Rigidity-tuned fluoroaromatic imine vitrimers yield ultra-high-strength, self-healing, and recyclable shape memory polybutadiene rubbers

Abstract

Dynamic covalent chemistry provides a pathway to sustainable and recyclable rubber materials, yet the intrinsic lability of reversible bonds typically compromises mechanical integrity. Herein, we report a fluoroaromatic trialdehyde cross-linker that drives the catalyst-free formation of highly rigid imine networks in amino-functionalized 1,2-polybutadiene (PBD). By judiciously tuning the cross-linker content, we achieve an unprecedented balance of robustness and adaptability. The optimal network exhibits an ultimate tensile strength of 32.1 MPa and a Young's modulus of 307 MPa, both of which are record values for recyclable PBD systems. Stress-relaxation experiments reveal a rapid topological rearrangement with an activation energy of 56.8–72.1 kJ mol⁻¹, ensuring efficient reprocessing and recyclability.

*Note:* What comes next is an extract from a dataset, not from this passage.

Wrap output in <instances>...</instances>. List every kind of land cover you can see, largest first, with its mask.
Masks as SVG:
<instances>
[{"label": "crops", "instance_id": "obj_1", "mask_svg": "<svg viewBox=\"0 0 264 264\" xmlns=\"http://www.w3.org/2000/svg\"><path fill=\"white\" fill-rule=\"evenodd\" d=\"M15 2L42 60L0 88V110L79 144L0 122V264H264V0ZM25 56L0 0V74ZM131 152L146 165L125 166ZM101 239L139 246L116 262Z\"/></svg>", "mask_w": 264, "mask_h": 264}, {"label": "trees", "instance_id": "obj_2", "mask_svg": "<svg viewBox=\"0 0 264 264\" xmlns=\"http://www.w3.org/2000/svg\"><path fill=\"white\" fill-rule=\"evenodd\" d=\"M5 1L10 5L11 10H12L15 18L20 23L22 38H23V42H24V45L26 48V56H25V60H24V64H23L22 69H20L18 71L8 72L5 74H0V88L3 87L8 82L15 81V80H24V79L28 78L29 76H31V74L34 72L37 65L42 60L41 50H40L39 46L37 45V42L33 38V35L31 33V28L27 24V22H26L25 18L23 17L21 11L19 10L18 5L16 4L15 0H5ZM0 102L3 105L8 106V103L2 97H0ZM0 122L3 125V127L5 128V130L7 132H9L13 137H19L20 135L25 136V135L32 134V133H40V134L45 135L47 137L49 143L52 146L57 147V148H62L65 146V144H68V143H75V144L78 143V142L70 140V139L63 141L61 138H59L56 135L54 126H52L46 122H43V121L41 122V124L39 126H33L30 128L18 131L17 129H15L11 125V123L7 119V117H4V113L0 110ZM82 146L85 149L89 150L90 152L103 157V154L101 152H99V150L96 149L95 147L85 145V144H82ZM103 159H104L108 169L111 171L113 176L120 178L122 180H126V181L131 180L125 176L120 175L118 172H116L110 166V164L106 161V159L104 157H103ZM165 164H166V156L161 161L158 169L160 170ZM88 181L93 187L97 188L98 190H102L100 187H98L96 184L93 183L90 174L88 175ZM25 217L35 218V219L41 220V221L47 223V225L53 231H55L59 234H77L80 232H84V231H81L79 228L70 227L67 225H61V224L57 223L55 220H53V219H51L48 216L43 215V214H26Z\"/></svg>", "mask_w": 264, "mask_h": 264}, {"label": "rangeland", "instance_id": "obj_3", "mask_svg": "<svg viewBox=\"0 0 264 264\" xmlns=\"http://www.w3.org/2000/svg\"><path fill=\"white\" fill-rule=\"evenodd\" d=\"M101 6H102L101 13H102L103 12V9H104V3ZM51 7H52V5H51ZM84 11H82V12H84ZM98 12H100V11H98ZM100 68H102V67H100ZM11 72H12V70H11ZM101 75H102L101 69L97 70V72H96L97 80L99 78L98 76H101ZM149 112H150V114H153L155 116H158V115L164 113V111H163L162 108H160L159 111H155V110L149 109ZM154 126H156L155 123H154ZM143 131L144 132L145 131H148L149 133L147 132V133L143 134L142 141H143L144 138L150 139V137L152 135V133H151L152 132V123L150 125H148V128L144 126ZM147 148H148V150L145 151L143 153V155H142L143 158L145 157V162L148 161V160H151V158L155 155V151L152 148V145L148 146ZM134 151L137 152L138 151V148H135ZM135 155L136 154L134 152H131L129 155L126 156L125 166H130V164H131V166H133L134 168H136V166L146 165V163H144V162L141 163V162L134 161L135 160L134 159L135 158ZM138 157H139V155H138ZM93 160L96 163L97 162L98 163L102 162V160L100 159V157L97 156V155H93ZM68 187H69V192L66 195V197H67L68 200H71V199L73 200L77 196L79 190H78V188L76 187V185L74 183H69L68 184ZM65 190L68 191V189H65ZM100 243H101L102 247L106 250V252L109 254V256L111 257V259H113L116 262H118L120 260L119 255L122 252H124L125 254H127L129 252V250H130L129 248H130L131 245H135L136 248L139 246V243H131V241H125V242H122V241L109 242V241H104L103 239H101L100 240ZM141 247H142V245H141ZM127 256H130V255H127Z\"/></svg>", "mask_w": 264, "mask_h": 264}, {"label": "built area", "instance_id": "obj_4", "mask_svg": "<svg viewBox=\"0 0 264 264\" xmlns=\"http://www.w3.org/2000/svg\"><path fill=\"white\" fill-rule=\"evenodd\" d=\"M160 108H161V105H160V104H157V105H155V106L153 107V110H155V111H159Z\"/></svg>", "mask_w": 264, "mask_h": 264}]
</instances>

The dynamic imine bonds underpin >97% strength after thermally driven self-healing and can trigger shape programming at temperatures above T_g. Incorporation of 10 wt% carbon nanotubes produces composites that retain mechanical performance through multiple solid-state reprocessing cycles, yet can be cleanly disassembled in n-butylamine at ambient temperature, allowing for quantitative recycling and reuse of carbon nanotubes. Our strategy demonstrates that embedding fluoroaromatic rigidity into imine vitrimers overcomes the long-standing trade-off between strength and recyclability, establishing a general design principle for next-generation high-performance, eco-conscious rubbers.